Nothing but the lines from the one containing "24: (277, 465)" through the last line of the data below should be returned, each exactly as it stands, pictures excluded.

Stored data
☆ ☆ ☆ ☆ ☆ ☆ ☆
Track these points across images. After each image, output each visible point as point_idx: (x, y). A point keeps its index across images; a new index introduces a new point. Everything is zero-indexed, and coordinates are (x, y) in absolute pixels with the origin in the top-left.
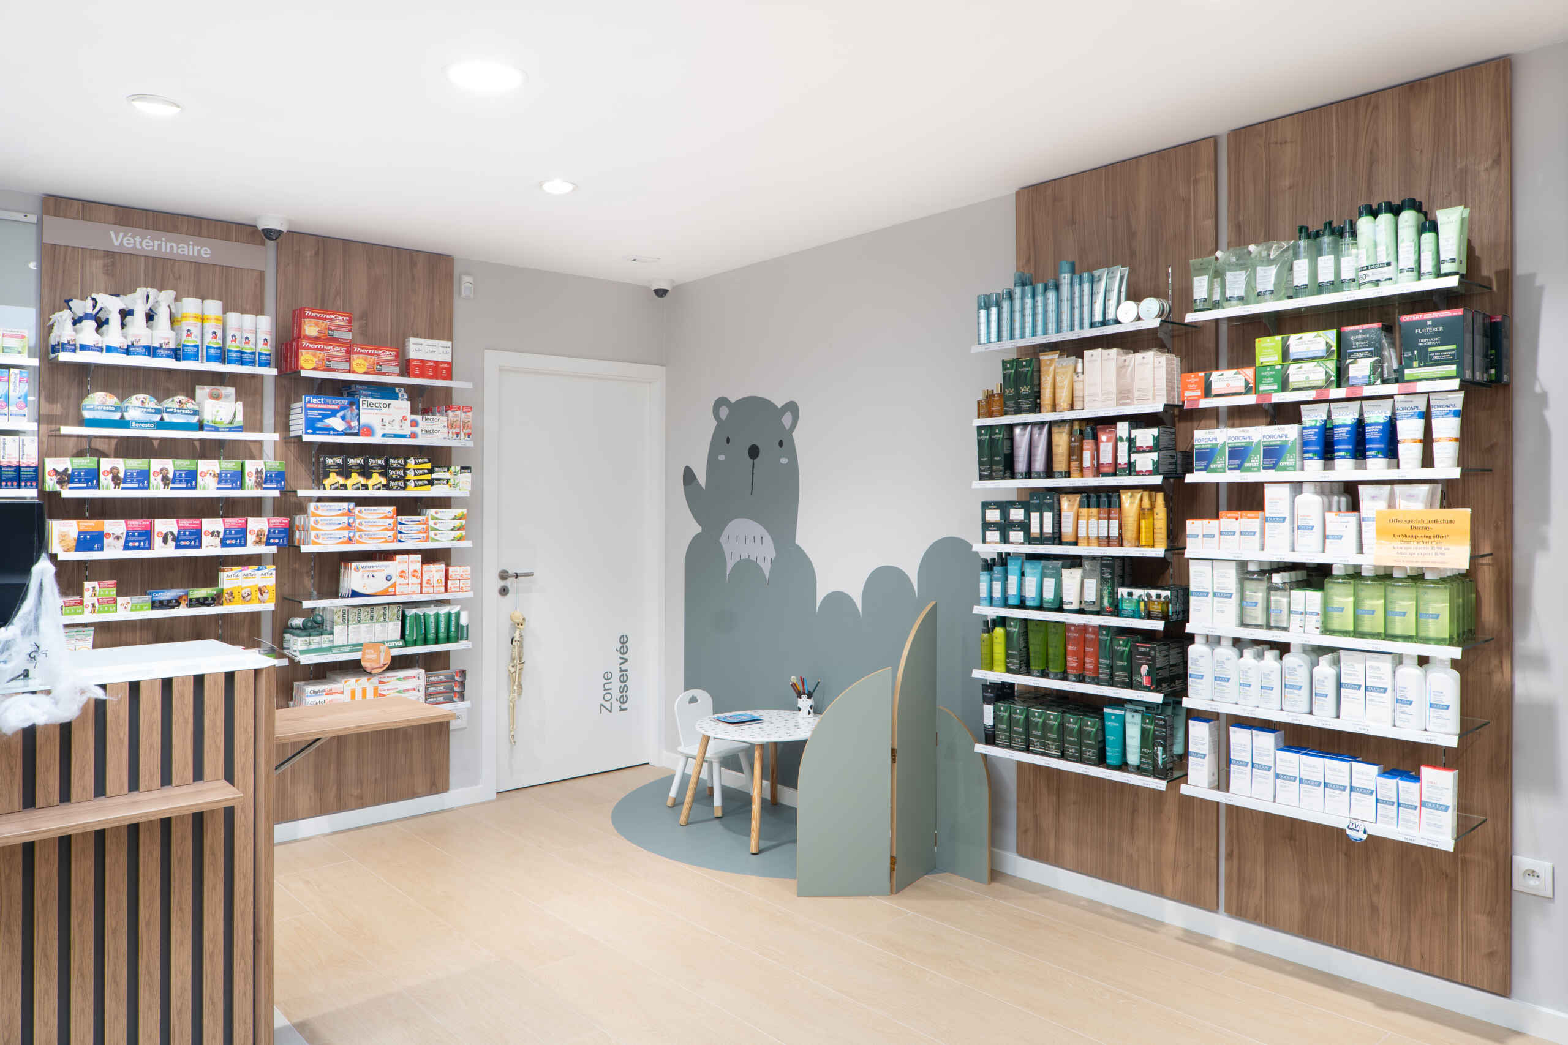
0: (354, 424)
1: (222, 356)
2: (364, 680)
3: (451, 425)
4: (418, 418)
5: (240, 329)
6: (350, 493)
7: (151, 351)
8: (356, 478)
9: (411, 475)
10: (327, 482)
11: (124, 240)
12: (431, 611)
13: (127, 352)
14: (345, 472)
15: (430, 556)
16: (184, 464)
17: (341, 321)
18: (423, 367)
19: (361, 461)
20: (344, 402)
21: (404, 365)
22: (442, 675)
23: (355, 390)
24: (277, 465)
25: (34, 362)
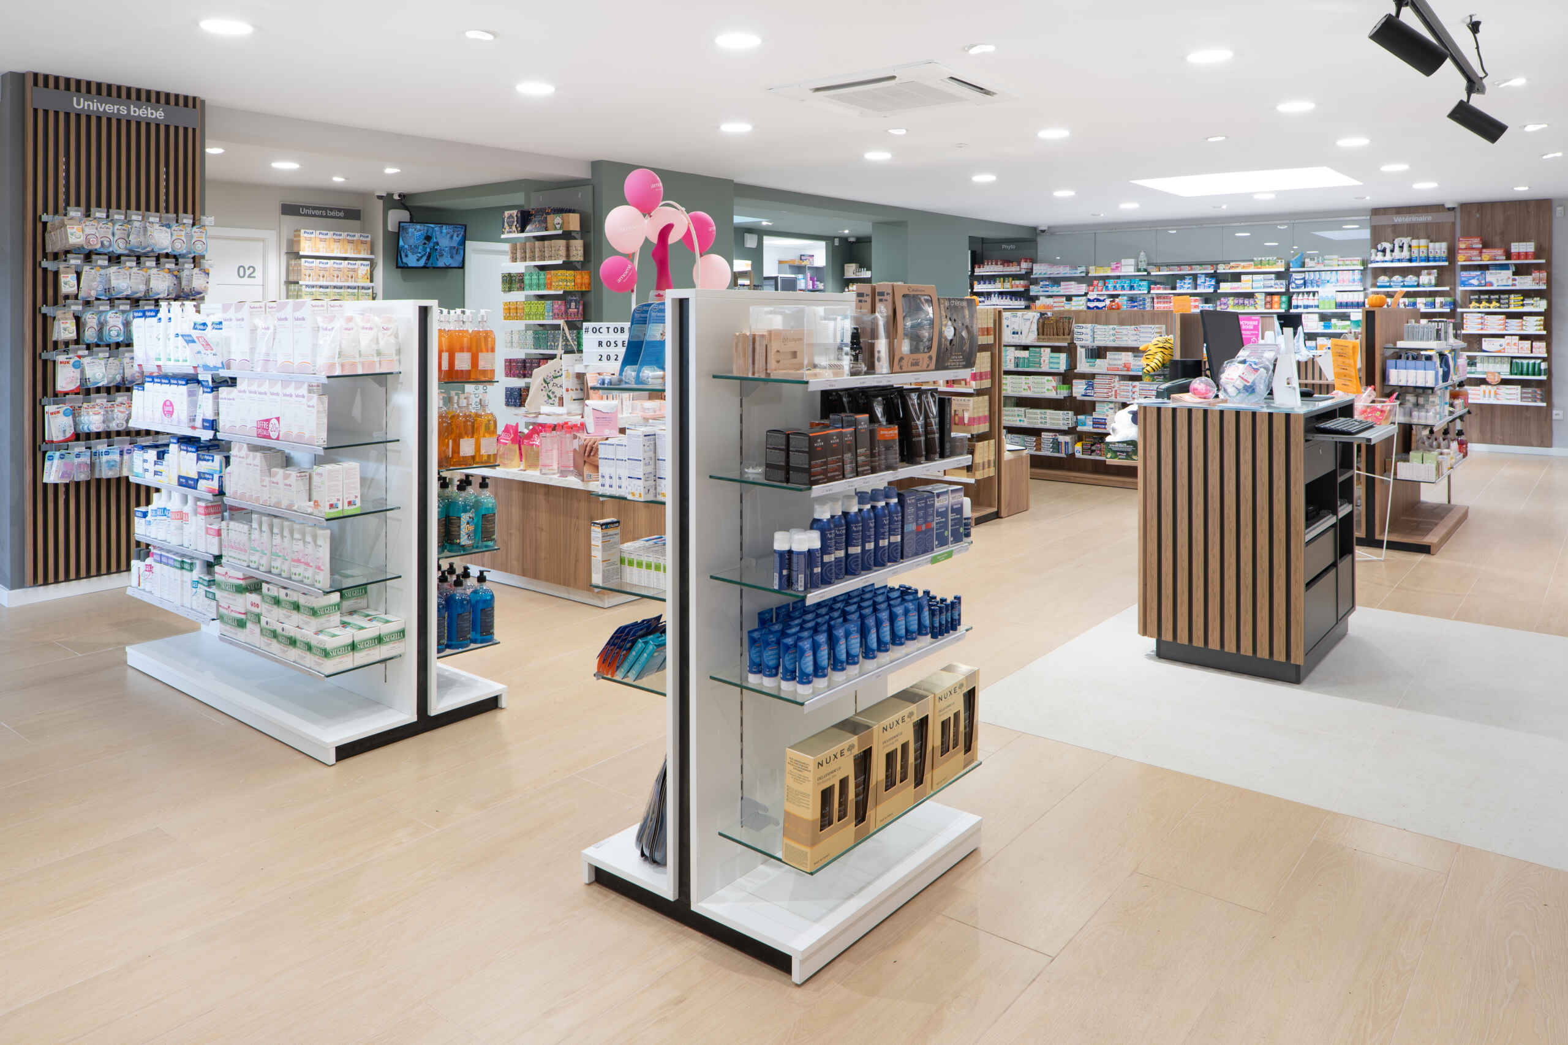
0: (1483, 282)
1: (1428, 259)
2: (1490, 387)
3: (1534, 280)
4: (1516, 277)
5: (1434, 249)
6: (1482, 310)
7: (1399, 260)
8: (1484, 304)
9: (1512, 302)
10: (1471, 306)
11: (1399, 219)
12: (1525, 362)
13: (1392, 261)
14: (1479, 301)
15: (1523, 337)
16: (1412, 300)
17: (1477, 240)
18: (1518, 255)
19: (1487, 297)
20: (1479, 273)
21: (1509, 255)
22: (1530, 390)
23: (1484, 268)
24: (1449, 299)
25: (1362, 268)
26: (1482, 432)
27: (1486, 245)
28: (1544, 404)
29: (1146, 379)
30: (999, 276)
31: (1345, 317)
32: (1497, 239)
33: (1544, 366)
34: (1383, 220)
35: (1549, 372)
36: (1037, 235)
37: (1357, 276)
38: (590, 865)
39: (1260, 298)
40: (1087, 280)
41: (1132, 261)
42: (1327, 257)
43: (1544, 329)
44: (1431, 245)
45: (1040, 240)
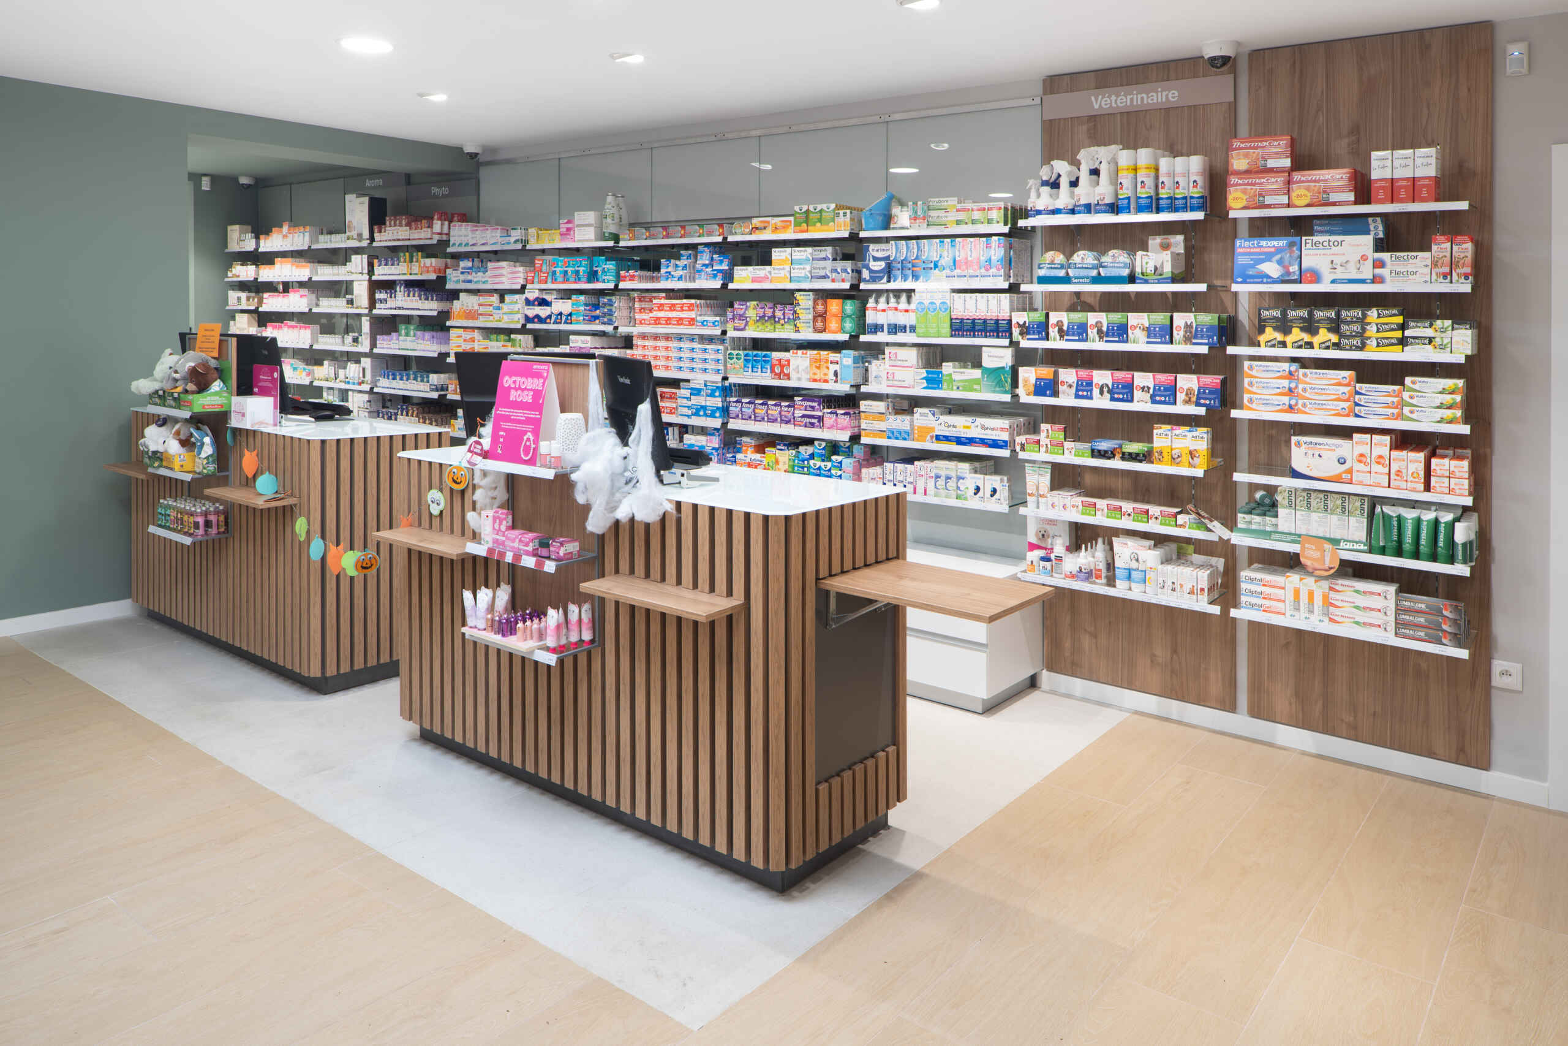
☆ ☆ ☆ ☆ ☆ ☆ ☆
**Answer to this problem**
24: (277, 465)
25: (34, 362)
0: (1483, 282)
1: (1428, 259)
2: (1490, 387)
3: (1534, 280)
4: (1516, 277)
5: (1434, 249)
6: (1482, 310)
7: (1399, 260)
8: (1484, 304)
9: (1512, 302)
10: (1471, 306)
11: (1399, 219)
12: (1525, 362)
13: (1392, 261)
14: (1479, 301)
15: (1523, 337)
16: (1412, 300)
17: (1477, 240)
18: (1518, 255)
19: (1487, 297)
20: (1479, 273)
21: (1509, 255)
22: (1530, 390)
23: (1484, 268)
24: (1449, 299)
25: (1362, 268)
26: (1482, 432)
27: (1486, 245)
28: (1544, 404)
29: (1146, 379)
30: (999, 276)
31: (1345, 317)
32: (1497, 239)
33: (1544, 366)
34: (1383, 220)
35: (1549, 372)
36: (1037, 235)
37: (1357, 276)
38: (590, 865)
39: (1260, 298)
40: (1087, 280)
41: (1132, 261)
42: (1327, 257)
43: (1544, 329)
44: (1431, 245)
45: (1040, 240)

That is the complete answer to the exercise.